Rapid Repair projects a fine virtual skin scaffold into damaged skin so that molecules flowing into the wound align as they would in undamaged skin. This reduces the need for stitches, staples and glue in many clinical situations. To bridge a 1mm gap in damaged skin, it takes more than 4000 collagen molecules to align and connect.
“We are thrilled with this outcome from the competition. It’s very powerful not only in validating the science from the clinical trials, but also validating our plan to commercialise this product in 2021,” Dr Rosemary Craig said.
“NASA has requested us to send a sample to the International Space Station for astronauts to test in micro and zero gravity. And following this week’s announcement of Australia partnering with the NASA Artemis Accord, our technology could on the mission where the first female astronaut walks on the moon in 2024.
“We have the support of the Australian Space Agency and are looking to trial the dressing with the Australian Antarctic Division, where the extreme polar conditions create a testing ground for situations in space.”

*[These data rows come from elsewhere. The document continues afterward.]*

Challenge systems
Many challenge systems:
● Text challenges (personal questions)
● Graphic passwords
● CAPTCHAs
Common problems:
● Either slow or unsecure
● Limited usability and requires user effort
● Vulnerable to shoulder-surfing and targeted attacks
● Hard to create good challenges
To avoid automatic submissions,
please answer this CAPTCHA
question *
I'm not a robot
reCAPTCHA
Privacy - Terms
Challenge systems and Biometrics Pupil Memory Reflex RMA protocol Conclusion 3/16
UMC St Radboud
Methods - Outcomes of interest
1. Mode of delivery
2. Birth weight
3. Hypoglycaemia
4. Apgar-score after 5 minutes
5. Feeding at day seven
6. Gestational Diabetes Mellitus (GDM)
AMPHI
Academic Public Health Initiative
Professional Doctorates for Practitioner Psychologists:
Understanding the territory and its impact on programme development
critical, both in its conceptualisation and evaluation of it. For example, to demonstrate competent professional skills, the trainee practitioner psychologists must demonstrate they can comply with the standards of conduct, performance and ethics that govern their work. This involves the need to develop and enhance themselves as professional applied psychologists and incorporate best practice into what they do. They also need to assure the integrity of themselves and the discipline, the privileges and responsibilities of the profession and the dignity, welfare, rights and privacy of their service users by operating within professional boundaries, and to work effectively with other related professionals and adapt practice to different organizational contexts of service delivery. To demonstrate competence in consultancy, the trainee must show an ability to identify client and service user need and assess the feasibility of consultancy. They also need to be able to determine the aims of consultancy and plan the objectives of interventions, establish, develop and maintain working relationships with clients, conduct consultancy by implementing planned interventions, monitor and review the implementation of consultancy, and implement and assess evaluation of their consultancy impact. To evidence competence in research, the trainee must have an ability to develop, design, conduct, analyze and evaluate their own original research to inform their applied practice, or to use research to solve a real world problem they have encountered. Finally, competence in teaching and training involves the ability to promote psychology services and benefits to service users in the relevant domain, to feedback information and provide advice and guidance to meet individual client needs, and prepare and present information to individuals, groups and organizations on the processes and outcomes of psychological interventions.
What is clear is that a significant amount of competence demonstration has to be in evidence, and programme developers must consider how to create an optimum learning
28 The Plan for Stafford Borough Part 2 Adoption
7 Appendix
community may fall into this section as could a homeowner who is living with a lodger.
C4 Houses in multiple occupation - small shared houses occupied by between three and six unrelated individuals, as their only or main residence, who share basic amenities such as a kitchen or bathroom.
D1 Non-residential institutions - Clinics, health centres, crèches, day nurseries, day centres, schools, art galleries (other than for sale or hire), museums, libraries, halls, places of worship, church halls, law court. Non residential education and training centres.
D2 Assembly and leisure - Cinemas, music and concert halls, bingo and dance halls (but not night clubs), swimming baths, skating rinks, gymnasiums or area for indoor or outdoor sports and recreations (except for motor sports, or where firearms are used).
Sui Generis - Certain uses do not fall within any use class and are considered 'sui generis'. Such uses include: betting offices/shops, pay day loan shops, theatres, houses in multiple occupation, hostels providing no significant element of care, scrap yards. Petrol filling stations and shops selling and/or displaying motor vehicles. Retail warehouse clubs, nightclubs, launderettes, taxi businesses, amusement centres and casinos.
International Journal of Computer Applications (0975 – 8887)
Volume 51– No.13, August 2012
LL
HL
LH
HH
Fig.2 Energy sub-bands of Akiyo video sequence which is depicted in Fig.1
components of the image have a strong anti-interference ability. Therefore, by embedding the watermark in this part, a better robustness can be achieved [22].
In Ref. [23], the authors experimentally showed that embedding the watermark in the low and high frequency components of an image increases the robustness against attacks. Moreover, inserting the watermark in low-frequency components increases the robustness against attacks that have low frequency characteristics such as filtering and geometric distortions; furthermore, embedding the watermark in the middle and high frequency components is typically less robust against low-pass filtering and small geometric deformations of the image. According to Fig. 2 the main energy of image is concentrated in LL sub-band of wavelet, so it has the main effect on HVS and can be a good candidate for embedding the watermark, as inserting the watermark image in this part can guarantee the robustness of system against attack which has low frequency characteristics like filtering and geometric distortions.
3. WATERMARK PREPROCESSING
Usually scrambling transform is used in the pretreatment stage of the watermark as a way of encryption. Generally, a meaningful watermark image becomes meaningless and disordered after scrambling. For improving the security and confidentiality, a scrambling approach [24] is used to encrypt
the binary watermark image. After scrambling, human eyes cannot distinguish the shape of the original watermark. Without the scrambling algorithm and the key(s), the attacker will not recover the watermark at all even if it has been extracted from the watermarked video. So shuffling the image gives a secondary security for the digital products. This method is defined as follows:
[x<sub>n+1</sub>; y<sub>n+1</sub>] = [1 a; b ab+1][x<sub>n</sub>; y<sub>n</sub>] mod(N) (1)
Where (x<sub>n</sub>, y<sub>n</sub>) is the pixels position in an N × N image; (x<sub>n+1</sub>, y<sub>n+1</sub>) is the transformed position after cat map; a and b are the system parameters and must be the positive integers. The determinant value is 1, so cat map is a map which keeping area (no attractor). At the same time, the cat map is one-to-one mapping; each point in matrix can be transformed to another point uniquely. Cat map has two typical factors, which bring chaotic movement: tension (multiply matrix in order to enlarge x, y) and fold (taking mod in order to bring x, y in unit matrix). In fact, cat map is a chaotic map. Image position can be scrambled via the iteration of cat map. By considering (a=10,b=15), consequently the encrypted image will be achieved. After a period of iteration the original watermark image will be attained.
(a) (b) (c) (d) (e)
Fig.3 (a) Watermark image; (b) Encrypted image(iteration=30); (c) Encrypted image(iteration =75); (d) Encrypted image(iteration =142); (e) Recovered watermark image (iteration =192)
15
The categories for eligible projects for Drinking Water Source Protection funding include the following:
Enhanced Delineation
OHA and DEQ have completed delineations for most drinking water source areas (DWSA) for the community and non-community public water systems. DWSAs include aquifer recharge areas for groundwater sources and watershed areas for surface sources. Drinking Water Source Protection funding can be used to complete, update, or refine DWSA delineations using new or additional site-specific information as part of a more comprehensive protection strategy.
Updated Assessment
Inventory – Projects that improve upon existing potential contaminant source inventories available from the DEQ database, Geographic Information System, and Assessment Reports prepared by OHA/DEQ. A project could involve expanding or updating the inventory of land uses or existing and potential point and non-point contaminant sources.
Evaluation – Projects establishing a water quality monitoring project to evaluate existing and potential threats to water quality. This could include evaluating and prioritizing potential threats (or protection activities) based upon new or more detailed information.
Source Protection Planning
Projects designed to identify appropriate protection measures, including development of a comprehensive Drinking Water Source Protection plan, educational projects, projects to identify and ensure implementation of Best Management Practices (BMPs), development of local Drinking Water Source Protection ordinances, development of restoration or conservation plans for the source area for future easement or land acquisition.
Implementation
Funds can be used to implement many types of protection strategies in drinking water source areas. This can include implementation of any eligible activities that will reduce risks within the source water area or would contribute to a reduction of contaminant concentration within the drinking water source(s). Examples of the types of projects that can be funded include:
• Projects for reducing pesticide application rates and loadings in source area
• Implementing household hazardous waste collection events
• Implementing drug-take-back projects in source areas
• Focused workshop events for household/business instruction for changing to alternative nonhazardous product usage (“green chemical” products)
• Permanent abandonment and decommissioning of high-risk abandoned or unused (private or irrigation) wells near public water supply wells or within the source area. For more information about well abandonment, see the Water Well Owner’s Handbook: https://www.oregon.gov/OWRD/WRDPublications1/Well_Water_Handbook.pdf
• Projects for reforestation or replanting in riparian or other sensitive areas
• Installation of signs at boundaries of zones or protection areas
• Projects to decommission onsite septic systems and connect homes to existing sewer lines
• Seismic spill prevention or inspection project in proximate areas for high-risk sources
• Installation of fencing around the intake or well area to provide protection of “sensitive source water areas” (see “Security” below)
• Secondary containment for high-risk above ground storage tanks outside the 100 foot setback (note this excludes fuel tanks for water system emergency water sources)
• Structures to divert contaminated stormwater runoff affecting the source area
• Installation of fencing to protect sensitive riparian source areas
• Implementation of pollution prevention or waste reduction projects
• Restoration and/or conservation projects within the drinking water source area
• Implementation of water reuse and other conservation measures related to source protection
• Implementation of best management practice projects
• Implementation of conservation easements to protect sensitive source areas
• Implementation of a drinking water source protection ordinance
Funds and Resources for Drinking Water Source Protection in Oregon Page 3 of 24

The start-up has obtained Australian Government research funding through CSIRO ON Program. The team has now partnered with Sydney medical manufacturing company Romar Engineering to complete a feasibility study by the end of the year for large-scale manufacturing to launch the Rapid Repair product in March 2021. The team has begun initial discussions with two of the top three companies in the global wound-care market.
Dr Craig first tested her wound healing hypothesis and product on herself when she suffered an accidental cut several years ago and saw remarkable improvement result.
Last year the first clinical trial of 30 people was completed, and the team is preparing for the second trial to begin this month in partnership with University of Queensland.
“Our first customers are a network of 34 skin cancer clinics in Victoria who specialise in managing a variety of skin cancers and excision wounds. They have begun independent trials of Rapid Repair. We are planning additional clinical trials at Australian hospital emergency departments and operating theatres in 2021. We also have vets in Australia and the United States who are keen to begin using the technology,” Dr Craig said.
“Here on earth our product has incredible potential to change patient wound care for both humans and animals. There may be resistance from some medical professionals at first as the product is so different from the stitching methods that have been used for thousands of years – however Rapid Repair can still be used in conjunction with stitches to reduce healing time and for better scar outcomes. We can expand on this technology to specifically treat different areas of ligaments, tendons and skin types and we want to make this non-invasive, non-toxic Rapid Repair the gold standard in wound care.”
Rapid Repair has Australian registration as a Class One medical device (no. 331993) is patented with the international Patent Cooperation Treaty and is being registered with the relevant bodies in Europe and Asia. The product is so innovative and unique even the Global Medical Device Nomenclature (GMDN) Agency had to issue a new code for the dressing as no similar medical device had previously been registered.